OgreBattle wrote:Because of the rules lite nature of Feng Shui, shouldn't we first figure out how many "combat" and "plot advancing out of combat" mechanics can work, then apply flavor text to them?
Certainly, having a coherent idea of what a schtick does seems like a decent first step. Feng Shui 2 is pretty badly out in the cold as far as that goes, with Schticks being everything from passive bonuses on every attack to weird battle affecting shenanigans that you invoke once an adventure if you're lucky. The fact that Bag Full of Guns and Signature Weapon both appear on the schtick list is a major failing of vision.

The first thing to decide is what a Guns character, a Fu character, and a Magic character are going to do. It is my contention that Guns characters should switch weapons nearly constantly. It is further my contention that magic characters should be left to fend for themselves as far as making up their own special effects, and Fu users should be shifting moves as frequently as a professional wrestler (obligatory HHH joke here).

•••

INSTRUCTIONS FOR THE TASK. Write the next part of the forum post on Feng Shui schticks, starting after its last sentence. The entries placed after the post play no part in the work.

•••

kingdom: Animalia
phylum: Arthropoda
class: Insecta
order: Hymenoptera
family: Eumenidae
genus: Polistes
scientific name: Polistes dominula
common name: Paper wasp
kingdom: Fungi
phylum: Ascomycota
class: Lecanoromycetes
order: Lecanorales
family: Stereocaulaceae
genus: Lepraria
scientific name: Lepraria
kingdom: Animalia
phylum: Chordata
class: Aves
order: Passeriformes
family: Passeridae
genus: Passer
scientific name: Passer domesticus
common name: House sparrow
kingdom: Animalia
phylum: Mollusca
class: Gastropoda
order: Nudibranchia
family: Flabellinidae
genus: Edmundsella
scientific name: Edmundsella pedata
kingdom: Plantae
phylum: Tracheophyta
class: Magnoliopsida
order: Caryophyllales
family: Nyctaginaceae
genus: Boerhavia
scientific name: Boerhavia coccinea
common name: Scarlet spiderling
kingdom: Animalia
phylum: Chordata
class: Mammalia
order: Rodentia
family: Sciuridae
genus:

•••

TASK OUTPUT.
What this means is that schticks in general can't be shit like Claw of the Tiger or Bag Full of Guns. Those are things that happen one time, a schtick has to repeat. Carnival of Carnage is a good schtick because it's action agnostic, Flying Windmill Kick is a bad schtick because it's a specific move. Whatever you have flying windmill kicks do (strike a single opponent multiple times, strike a bunch of opponents, reverse a disadvantage, or whatever), that should be a more generic schtick that flying windmill kicks are an example of using. So Chun Li has the Spinning Bird Kick, but she also has the Lightning Legs, and the player should call out that they are doing one of those whenever they are using their schtick.

The really important thing is that the basic unit of taking down an unnamed character is that you make an AV roll and if you succeed you take a mook out of the combat and tell the rest of the table how you did it. Having powers that care whether you are using an open hand or nunchaku is totally missing the boat there.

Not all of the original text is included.